'Overdoses happen in your neighbourhood': Edmonton launches new public awareness campaign for drug poisonings
The City of Edmonton will partner with 20 business and community organizations to help spread the word about drug poisonings and how people can help if they see someone in need through a new public awareness campaign.
The three-month campaign starts Monday and is aimed at raising awareness about the rising number of deaths involving drug poisoning.
“Edmonton, along with many jurisdictions across Canada, has seen a steady rise in the number of deaths the last few years,” the city said in a statement.
According to the city, 456 Edmontonians died from drug poisonings in 2020, representing almost double the amount of deaths in the previous years. Between January and May of this year, 207 Edmontonians lost their lives to drug poisonings.

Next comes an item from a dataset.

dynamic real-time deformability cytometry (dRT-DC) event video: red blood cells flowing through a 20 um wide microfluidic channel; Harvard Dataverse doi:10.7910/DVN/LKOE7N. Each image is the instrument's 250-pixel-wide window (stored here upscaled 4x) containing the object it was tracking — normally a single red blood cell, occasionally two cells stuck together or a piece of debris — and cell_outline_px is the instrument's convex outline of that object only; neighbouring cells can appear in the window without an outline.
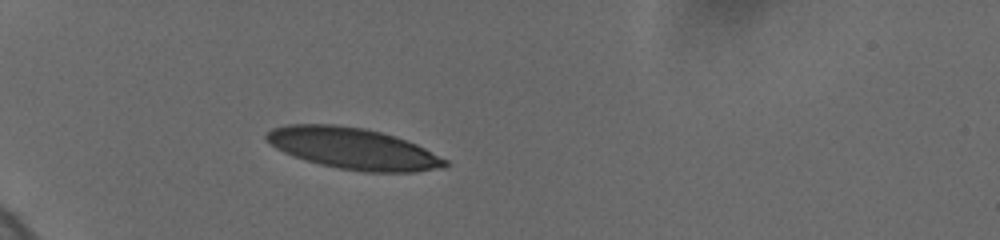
{"species": "human", "species_latin": "Homo sapiens", "temperature_condition": "cold", "stored_images_in_passage": 1, "camera_frame_rate_fps": 3000, "um_per_image_px": 0.085, "donor": {"sex": "female"}, "frame": {"image": 1, "passage_image": 1, "time_ms": 0.0, "image_size_px": [1000, 240], "cell_outline_px": [[448, 164], [444, 168], [416, 172], [364, 172], [340, 168], [320, 164], [304, 160], [292, 156], [276, 148], [264, 136], [272, 128], [288, 124], [336, 124], [364, 128], [396, 136], [416, 144], [448, 160]], "centroid_in_image_um": [30.03, 12.62], "position_along_channel_um": 55.0, "area_um2": 43.0}}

The campaign will use community, business, health, people with lived and living experience, and local experts to inform citizens who may be at risk and share how to help if someone witnesses an overdose.
“The goal is to save the lives of Edmontonians who may be using substances and/or struggling with addiction,” the city said.
The awareness campaign, sponsored by the community liaison committee partners in drug poisoning prevention, will primarily use social media channels to push information directly to those who need it.
“Overdoses happen in your neighbourhood,” the campaign’s website read. “Drug poisonings are occurring in neighbourhoods all across our city, many in private homes where people are often using alone.
“The street drug supply is contaminated with often unknown amounts of synthetic opioids such as fentanyl and carfentanil. Just a small amount can result in an unintentional overdose or poisoning.”
Some signs of opioid poisoning can include slow or no breathing, gurgling sounds, inability to wake someone, pale face, blue lips, choking, and cold or damp skin.
The campaign will also encourage Edmontonians to get naloxone kits — which are available for free at more than 2,000 sites in Alberta and can be obtained anonymously — and training on how to use them.
Anyone who witnesses an overdose is advised to call 911 immediately and stay with the person until help arrives.